__WHAT IS BEING ASKED__
Scan the data below for the string "letters". Show every line where it turns up.

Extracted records
----------------

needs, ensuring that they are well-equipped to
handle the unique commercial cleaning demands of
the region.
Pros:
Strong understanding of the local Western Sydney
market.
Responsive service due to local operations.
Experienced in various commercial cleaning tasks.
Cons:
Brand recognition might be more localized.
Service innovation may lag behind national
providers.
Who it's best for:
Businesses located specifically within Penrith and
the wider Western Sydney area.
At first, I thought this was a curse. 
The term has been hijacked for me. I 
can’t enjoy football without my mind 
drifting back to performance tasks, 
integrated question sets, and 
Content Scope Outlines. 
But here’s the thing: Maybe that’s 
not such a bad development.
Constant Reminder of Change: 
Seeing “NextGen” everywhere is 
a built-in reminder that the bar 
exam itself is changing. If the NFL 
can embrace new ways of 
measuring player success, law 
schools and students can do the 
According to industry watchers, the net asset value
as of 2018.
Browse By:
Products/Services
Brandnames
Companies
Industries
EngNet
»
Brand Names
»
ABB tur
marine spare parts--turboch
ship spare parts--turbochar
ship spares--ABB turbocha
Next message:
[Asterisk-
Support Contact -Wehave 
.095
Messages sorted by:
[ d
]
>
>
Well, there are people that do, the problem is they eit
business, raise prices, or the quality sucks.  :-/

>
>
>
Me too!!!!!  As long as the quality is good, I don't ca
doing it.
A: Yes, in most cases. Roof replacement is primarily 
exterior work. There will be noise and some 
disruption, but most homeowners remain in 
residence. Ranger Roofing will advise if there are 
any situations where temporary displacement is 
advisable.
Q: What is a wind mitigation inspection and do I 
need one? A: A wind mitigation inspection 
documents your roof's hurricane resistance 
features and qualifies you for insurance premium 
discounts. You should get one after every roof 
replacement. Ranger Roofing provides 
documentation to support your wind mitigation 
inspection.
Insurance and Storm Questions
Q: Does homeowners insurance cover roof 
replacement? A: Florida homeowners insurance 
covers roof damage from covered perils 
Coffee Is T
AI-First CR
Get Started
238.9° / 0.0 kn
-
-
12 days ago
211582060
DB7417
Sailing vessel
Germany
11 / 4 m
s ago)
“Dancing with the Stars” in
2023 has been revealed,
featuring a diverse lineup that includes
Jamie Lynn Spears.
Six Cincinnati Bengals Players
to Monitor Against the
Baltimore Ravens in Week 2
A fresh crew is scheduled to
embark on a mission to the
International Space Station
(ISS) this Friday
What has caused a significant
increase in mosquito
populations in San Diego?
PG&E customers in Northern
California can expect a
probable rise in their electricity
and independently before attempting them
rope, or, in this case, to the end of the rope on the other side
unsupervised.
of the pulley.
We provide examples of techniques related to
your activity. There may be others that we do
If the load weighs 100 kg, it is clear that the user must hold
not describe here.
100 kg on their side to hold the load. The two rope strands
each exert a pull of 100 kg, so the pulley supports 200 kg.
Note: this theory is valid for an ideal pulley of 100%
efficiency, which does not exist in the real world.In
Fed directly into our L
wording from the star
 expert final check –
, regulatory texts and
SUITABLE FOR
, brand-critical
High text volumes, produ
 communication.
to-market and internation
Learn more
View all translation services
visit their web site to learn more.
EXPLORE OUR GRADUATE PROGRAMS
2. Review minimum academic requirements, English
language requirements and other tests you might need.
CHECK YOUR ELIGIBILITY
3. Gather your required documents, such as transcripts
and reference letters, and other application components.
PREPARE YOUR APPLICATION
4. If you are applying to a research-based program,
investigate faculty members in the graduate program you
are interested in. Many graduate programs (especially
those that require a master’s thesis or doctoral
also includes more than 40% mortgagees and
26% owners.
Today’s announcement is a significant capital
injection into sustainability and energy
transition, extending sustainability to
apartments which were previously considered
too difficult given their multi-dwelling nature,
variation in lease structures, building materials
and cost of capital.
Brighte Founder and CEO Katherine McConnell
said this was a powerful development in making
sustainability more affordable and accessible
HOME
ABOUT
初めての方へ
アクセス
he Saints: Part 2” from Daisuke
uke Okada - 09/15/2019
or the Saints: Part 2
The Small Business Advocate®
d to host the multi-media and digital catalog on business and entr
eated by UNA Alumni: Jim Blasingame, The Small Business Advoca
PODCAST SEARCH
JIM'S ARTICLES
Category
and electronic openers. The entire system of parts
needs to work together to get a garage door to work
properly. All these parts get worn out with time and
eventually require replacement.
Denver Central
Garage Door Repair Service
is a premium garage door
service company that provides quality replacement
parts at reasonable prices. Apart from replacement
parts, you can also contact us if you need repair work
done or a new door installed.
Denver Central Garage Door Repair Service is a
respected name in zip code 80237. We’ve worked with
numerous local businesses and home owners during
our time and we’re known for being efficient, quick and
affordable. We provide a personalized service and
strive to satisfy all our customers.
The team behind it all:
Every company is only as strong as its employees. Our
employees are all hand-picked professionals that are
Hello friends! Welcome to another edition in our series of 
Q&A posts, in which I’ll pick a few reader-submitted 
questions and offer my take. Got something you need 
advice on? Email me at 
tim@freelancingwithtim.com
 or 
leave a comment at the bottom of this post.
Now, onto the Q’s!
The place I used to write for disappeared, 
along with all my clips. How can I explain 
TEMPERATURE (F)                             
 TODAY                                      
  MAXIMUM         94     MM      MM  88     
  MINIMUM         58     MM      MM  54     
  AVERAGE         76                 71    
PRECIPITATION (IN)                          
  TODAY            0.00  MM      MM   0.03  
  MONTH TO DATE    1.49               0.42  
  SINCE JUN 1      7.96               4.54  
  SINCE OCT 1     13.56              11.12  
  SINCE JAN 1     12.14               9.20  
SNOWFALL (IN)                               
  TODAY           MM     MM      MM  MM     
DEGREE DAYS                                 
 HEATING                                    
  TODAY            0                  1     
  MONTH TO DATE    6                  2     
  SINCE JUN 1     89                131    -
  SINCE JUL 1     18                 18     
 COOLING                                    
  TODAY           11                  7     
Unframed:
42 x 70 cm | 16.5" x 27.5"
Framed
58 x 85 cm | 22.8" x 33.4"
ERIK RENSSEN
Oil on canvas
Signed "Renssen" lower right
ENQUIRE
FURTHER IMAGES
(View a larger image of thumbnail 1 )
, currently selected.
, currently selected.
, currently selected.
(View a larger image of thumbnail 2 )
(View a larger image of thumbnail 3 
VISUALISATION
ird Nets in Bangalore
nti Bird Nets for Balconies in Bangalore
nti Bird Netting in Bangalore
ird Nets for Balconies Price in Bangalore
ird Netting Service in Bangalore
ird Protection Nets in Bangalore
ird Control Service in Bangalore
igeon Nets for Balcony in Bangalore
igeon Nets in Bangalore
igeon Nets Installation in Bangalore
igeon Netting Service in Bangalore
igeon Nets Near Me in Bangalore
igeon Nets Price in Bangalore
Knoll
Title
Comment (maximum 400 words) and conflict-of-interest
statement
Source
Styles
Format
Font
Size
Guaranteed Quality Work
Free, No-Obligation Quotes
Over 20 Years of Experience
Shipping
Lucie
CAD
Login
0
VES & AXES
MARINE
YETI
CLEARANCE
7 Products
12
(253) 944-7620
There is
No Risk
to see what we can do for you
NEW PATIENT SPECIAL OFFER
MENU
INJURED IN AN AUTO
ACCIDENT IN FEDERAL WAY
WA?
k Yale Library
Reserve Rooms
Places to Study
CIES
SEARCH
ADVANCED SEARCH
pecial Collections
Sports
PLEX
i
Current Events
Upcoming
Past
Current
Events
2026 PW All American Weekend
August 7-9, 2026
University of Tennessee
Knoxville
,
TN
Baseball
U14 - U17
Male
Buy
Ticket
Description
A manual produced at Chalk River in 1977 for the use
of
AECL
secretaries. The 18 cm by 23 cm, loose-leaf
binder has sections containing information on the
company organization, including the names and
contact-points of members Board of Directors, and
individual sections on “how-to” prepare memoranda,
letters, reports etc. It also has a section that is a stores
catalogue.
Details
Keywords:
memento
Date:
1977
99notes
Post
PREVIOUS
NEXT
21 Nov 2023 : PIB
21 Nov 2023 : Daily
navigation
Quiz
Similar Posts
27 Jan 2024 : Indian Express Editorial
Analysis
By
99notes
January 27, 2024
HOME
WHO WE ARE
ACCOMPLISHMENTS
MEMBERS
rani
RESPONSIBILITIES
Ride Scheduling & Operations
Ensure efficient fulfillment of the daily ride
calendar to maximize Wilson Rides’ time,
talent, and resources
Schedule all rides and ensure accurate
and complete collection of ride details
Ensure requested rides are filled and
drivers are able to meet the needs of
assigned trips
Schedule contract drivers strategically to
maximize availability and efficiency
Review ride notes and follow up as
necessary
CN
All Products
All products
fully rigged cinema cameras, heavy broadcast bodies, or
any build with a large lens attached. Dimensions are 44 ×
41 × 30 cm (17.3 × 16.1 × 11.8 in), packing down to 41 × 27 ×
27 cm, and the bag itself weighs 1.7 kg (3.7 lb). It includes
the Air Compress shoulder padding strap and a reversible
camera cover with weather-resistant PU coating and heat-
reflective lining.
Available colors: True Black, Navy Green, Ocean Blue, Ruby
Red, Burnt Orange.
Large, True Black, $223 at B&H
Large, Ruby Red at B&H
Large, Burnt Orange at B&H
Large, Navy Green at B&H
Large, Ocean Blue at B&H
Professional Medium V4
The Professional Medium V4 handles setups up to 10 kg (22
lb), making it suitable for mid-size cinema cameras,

----------------

__WORKED SOLUTION__
and reference letters, and other application components.
letters, reports etc. It also has a section that is a stores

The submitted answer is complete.